Douglas Young Minister of National Defence and Minister of Veterans Affairs

Mr. Speaker, the hon. member was a valued member of the Canadian forces for many years and I understand his anguish.

I have never commented, nor will I, on the roster of witnesses or how the commission of inquiry conducted its work. It was entirely within its prerogative to set out its work schedule the way it wanted to. It has done that for over two years.

The hon. member has asked a very pertinent question. He has asked how we intend to move on and how to clear the air. I have undertaken to submit to the Prime Minister, to the government, to the people of Canada and to the Canadian forces by the end of this month a very comprehensive and substantial set of recommendations on the future of the Canadian forces. We have sought and received the input of literally hundreds of Canadians who feel very strongly about the future of the Canadian forces.

I still look forward to hearing that kind of input from the Reform Party, but regardless of that we will make public our position and our recommendations by the end of this month.

Federal Public Service
Oral Question Period

2:35 p.m.

Bloc

Richard Bélisle La Prairie, QC

Mr. Speaker, my question is for the President of the Treasury Board.

The government has decided to transfer to the private sector the management of the 150 casual employees who were working for its regional cheque printing facilities. These 150 people, who hold precarious jobs, will now have to decide whether to accept a 40 per cent salary cut or stay home.

Given that, in a release dated August 2, the President of the Treasury Board stated that he wanted to act responsibly and in a spirit of fairness regarding the cuts affecting government employees, what does he intend to do to correct such an unfair situation?

Federal Public Service
Oral Question Period

2:35 p.m.

Hull—Aylmer
Québec

Liberal

Marcel Massé President of the Treasury Board and Minister responsible for Infrastructure

Mr. Speaker, I will have to look into the facts of the situation to which the hon. member is referring. I am not aware of that situation right now.

However, I can assure the hon. member that, in the public service, we have put in place the necessary systems and procedures to make sure government employees are treated properly. Whenever transfers have been made from the public to the private sector, we have strived to respect the rights of all our employees and to treat these employees fairly.

Federal Public Service
Oral Question Period

2:35 p.m.

Bloc

Richard Bélisle La Prairie, QC

Mr. Speaker, the minister says he will look into the facts, but how can he claim to care about the fate of these former public servants, who used to earn $11 per hour and who, because of the minister's agreements with companies such as Drake International, will only get $9 per

hour in Ottawa and $7 per hour in Quebec City, for exactly the same work?
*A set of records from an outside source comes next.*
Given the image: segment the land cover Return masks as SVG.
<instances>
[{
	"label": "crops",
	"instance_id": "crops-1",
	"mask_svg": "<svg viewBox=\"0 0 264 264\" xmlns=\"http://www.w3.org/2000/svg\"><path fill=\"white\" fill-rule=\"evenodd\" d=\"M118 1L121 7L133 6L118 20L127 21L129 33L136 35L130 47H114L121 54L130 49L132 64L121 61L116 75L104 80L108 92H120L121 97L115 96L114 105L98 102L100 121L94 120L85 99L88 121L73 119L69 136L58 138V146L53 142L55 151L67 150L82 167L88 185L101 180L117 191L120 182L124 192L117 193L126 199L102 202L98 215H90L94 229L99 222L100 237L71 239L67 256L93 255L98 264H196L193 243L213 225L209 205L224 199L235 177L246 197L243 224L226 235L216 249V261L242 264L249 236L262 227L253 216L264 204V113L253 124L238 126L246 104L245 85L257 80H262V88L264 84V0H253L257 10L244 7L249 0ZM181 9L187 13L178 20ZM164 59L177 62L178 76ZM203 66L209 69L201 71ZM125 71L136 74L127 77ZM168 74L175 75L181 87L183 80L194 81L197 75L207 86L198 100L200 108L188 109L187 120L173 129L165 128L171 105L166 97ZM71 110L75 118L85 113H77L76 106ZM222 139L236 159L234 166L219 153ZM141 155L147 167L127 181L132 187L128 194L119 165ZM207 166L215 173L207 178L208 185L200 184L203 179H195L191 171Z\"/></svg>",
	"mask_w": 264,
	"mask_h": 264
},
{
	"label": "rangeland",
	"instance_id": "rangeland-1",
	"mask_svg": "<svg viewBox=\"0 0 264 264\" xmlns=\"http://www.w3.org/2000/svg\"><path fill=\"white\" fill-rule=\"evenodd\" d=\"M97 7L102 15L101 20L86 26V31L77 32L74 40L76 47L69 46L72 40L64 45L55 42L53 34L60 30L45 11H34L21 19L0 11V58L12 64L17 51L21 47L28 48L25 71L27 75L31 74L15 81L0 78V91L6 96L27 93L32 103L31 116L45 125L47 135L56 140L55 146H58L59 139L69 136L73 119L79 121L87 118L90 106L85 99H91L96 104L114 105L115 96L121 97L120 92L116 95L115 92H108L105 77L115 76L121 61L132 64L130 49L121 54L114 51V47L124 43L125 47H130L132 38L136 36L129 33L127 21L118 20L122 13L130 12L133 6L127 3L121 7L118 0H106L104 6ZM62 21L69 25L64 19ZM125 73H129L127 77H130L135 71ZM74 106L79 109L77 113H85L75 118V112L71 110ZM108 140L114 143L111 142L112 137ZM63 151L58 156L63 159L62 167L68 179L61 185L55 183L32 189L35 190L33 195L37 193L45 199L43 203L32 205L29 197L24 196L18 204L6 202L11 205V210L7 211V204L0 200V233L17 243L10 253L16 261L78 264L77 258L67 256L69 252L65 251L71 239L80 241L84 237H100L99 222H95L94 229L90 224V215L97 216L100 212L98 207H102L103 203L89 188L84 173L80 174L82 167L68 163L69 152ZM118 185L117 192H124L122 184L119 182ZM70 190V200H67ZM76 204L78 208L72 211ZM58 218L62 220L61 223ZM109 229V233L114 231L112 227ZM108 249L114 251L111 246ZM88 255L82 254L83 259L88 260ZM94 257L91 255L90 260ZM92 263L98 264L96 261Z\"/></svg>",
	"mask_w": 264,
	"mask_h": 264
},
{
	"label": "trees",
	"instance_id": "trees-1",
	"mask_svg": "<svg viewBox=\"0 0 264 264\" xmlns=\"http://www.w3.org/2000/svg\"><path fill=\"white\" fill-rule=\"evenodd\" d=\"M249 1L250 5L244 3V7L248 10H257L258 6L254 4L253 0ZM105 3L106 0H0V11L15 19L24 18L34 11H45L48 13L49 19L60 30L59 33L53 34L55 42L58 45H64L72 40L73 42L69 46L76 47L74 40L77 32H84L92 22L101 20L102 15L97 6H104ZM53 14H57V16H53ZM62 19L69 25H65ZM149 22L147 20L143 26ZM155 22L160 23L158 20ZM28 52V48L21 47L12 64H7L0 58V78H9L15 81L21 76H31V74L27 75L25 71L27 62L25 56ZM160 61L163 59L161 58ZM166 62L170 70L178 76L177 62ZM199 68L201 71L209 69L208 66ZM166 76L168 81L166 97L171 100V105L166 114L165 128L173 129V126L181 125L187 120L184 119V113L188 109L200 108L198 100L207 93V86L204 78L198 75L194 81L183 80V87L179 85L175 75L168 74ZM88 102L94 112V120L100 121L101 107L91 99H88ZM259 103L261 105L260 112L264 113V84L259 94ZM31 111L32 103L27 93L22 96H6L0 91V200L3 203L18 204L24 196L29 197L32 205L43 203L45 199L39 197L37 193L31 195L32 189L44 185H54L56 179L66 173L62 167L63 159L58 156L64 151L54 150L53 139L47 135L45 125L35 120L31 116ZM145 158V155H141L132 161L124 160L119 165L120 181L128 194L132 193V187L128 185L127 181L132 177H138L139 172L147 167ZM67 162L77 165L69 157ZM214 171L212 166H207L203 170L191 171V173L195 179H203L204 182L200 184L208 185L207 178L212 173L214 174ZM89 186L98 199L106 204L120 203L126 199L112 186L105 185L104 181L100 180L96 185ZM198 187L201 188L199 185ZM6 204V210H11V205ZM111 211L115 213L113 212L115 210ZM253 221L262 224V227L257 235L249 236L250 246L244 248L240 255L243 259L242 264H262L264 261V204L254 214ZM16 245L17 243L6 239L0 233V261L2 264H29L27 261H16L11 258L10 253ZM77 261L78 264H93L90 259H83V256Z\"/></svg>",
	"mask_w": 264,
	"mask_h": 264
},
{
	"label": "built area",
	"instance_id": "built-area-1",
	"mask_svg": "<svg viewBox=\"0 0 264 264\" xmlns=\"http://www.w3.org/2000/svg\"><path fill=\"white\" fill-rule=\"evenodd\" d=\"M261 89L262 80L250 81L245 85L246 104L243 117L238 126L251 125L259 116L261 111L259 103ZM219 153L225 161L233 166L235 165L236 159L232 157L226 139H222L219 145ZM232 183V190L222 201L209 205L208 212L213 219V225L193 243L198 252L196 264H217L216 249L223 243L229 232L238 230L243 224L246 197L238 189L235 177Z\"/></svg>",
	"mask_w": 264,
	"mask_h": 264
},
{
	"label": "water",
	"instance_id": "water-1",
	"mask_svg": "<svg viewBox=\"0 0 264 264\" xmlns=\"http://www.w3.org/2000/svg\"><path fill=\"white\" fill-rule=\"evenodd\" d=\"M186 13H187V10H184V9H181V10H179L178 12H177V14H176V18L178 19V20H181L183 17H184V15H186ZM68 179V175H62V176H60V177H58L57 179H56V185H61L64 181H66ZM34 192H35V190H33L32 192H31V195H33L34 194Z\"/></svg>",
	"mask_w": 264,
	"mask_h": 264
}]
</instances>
Why such an injustice?

Federal Public Service
Oral Question Period

2:40 p.m.

Hull—Aylmer
Québec

Liberal

Marcel Massé President of the Treasury Board and Minister responsible for Infrastructure

Mr. Speaker, again, I ask the hon. member to send me the facts of the case he is referring to, so that I can look into the matter, because I am not aware of this case. I will then be pleased to provide him with a reply.

Justice
Oral Question Period

March 10th, 1997 / 2:40 p.m.

Reform

Jack Ramsay Crowfoot, AB

Mr. Speaker, tomorrow in Vancouver hearings begin into Clifford Olson's application for early release. This man brutally murdered 11 Canadian children.

Will the minister who is responsible for letting this hearing take place take action to ensure in the future that families of murder victims will not have to relive their pain and agony over and over again?

Justice
Oral Question Period

2:40 p.m.

The Speaker

Today we are debating this very motion. I thought perhaps the member would ask a more general question. However it deals directly with what we are discussing today, that is section 745.

If the member can rephrase the question so that it is acceptable, I will permit it.